* Task goal: From the entries below, return only the lines starting at the one that contains "may become pregnant." and ending at the one that contains "highest premium rate.", exactly as they stand.

Dataset entries:
-- Opening Marker --
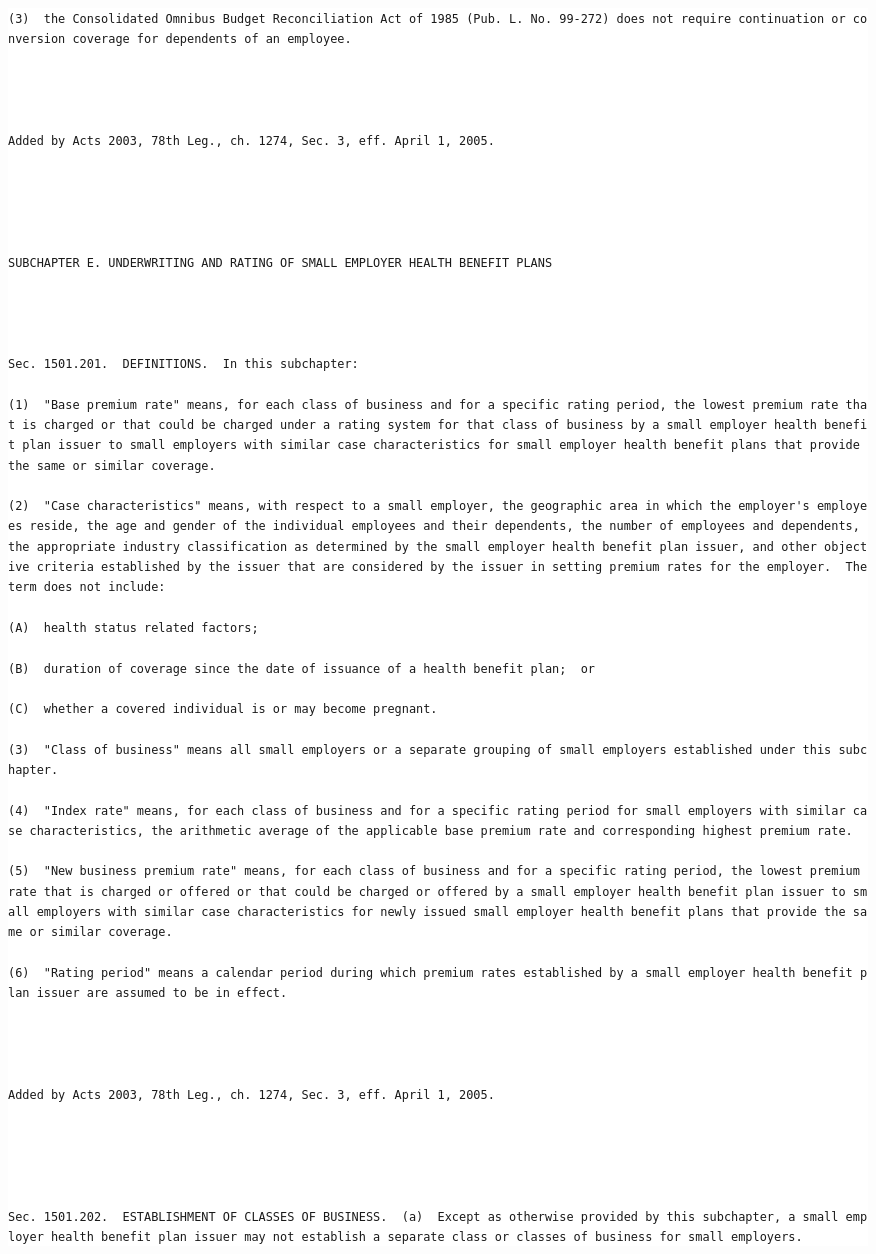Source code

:     (3)  the Consolidated Omnibus Budget Reconciliation Act of 1985 (Pub. L. No. 99-272) does not require continuation or conversion coverage for dependents of an employee.
    
    
    
    
    Added by Acts 2003, 78th Leg., ch. 1274, Sec. 3, eff. April 1, 2005.
    
    
    
    
    
    SUBCHAPTER E. UNDERWRITING AND RATING OF SMALL EMPLOYER HEALTH BENEFIT PLANS
    
      
    
    
    Sec. 1501.201.  DEFINITIONS.  In this subchapter:
    
    (1)  "Base premium rate" means, for each class of business and for a specific rating period, the lowest premium rate that is charged or that could be charged under a rating system for that class of business by a small employer health benefit plan issuer to small employers with similar case characteristics for small employer health benefit plans that provide the same or similar coverage.
    
    (2)  "Case characteristics" means, with respect to a small employer, the geographic area in which the employer's employees reside, the age and gender of the individual employees and their dependents, the number of employees and dependents, the appropriate industry classification as determined by the small employer health benefit plan issuer, and other objective criteria established by the issuer that are considered by the issuer in setting premium rates for the employer.  The term does not include:
    
    (A)  health status related factors;
    
    (B)  duration of coverage since the date of issuance of a health benefit plan;  or
    
    (C)  whether a covered individual is or may become pregnant.
    
    (3)  "Class of business" means all small employers or a separate grouping of small employers established under this subchapter.
    
    (4)  "Index rate" means, for each class of business and for a specific rating period for small employers with similar case characteristics, the arithmetic average of the applicable base premium rate and corresponding highest premium rate.
    
    (5)  "New business premium rate" means, for each class of business and for a specific rating period, the lowest premium rate that is charged or offered or that could be charged or offered by a small employer health benefit plan issuer to small employers with similar case characteristics for newly issued small employer health benefit plans that provide the same or similar coverage.
    
    (6)  "Rating period" means a calendar period during which premium rates established by a small employer health benefit plan issuer are assumed to be in effect.
    
    
    
    
    Added by Acts 2003, 78th Leg., ch. 1274, Sec. 3, eff. April 1, 2005.
    
    
    
    
    
    Sec. 1501.202.  ESTABLISHMENT OF CLASSES OF BUSINESS.  (a)  Except as otherwise provided by this subchapter, a small employer health benefit plan issuer may not establish a separate class or classes of business for small employers.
-- Closing Marker --
* Answer to this exercise:
    (C)  whether a covered individual is or may become pregnant.
    
    (3)  "Class of business" means all small employers or a separate grouping of small employers established under this subchapter.
    
    (4)  "Index rate" means, for each class of business and for a specific rating period for small employers with similar case characteristics, the arithmetic average of the applicable base premium rate and corresponding highest premium rate.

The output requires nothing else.